■ WHAT NEEDS TO BE DONE
Copy out everything from the start of the listing down to the line containing "data connections, antennas, hydration", keeping both of those end lines.

■ SOURCE INFORMATION
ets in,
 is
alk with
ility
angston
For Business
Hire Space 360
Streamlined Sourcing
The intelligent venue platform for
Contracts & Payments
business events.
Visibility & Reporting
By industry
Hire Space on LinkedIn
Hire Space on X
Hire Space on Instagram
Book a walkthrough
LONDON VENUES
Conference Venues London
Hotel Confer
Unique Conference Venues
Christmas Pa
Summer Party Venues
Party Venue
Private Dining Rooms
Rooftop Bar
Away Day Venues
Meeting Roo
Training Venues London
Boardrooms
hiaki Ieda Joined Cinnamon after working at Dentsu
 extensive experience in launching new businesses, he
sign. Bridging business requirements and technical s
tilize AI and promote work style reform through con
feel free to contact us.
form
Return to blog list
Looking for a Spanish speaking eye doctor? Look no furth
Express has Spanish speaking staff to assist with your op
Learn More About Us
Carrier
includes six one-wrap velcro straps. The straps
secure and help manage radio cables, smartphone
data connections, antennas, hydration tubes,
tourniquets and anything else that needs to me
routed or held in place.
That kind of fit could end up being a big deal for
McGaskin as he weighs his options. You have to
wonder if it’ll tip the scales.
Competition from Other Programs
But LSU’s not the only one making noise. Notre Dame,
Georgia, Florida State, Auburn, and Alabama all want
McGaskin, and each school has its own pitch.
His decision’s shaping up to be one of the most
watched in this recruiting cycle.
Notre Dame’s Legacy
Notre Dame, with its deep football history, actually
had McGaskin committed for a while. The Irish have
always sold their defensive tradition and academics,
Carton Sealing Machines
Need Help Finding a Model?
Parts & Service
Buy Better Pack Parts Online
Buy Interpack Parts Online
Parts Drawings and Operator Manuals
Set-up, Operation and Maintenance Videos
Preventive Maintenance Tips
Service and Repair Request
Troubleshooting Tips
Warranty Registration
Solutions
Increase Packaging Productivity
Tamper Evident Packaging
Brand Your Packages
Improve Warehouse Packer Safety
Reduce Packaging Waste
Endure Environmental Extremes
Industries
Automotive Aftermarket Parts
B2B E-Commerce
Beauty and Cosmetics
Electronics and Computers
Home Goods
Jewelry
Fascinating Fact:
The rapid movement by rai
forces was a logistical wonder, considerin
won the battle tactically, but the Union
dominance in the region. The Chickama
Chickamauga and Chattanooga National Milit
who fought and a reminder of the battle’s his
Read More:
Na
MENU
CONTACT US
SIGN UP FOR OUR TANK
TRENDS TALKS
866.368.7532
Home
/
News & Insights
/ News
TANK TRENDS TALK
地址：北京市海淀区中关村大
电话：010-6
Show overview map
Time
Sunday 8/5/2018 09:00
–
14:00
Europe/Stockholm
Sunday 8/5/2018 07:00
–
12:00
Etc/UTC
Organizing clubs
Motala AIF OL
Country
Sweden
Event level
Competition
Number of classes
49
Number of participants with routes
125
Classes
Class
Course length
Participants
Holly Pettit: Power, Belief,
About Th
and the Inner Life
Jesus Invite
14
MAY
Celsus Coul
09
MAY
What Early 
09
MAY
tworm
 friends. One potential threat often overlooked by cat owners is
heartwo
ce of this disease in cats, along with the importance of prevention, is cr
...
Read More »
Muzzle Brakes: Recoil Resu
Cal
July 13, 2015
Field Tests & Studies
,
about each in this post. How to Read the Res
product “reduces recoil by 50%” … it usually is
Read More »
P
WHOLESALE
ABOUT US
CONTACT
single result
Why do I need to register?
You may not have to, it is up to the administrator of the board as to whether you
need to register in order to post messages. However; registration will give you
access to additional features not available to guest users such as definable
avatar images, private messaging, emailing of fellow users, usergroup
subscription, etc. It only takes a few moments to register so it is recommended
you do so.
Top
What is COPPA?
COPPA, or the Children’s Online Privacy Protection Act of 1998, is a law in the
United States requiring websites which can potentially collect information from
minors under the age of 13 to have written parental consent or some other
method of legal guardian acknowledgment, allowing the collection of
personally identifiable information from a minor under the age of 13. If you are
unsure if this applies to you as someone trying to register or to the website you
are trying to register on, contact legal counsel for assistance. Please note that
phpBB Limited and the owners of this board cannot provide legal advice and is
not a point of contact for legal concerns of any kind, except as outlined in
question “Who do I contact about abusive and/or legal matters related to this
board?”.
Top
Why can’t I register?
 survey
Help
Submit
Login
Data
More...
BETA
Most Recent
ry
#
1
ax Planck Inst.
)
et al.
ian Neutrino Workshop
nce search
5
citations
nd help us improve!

■ WRITTEN SOLUTION
ets in,
 is
alk with
ility
angston
For Business
Hire Space 360
Streamlined Sourcing
The intelligent venue platform for
Contracts & Payments
business events.
Visibility & Reporting
By industry
Hire Space on LinkedIn
Hire Space on X
Hire Space on Instagram
Book a walkthrough
LONDON VENUES
Conference Venues London
Hotel Confer
Unique Conference Venues
Christmas Pa
Summer Party Venues
Party Venue
Private Dining Rooms
Rooftop Bar
Away Day Venues
Meeting Roo
Training Venues London
Boardrooms
hiaki Ieda Joined Cinnamon after working at Dentsu
 extensive experience in launching new businesses, he
sign. Bridging business requirements and technical s
tilize AI and promote work style reform through con
feel free to contact us.
form
Return to blog list
Looking for a Spanish speaking eye doctor? Look no furth
Express has Spanish speaking staff to assist with your op
Learn More About Us
Carrier
includes six one-wrap velcro straps. The straps
secure and help manage radio cables, smartphone
data connections, antennas, hydration tubes,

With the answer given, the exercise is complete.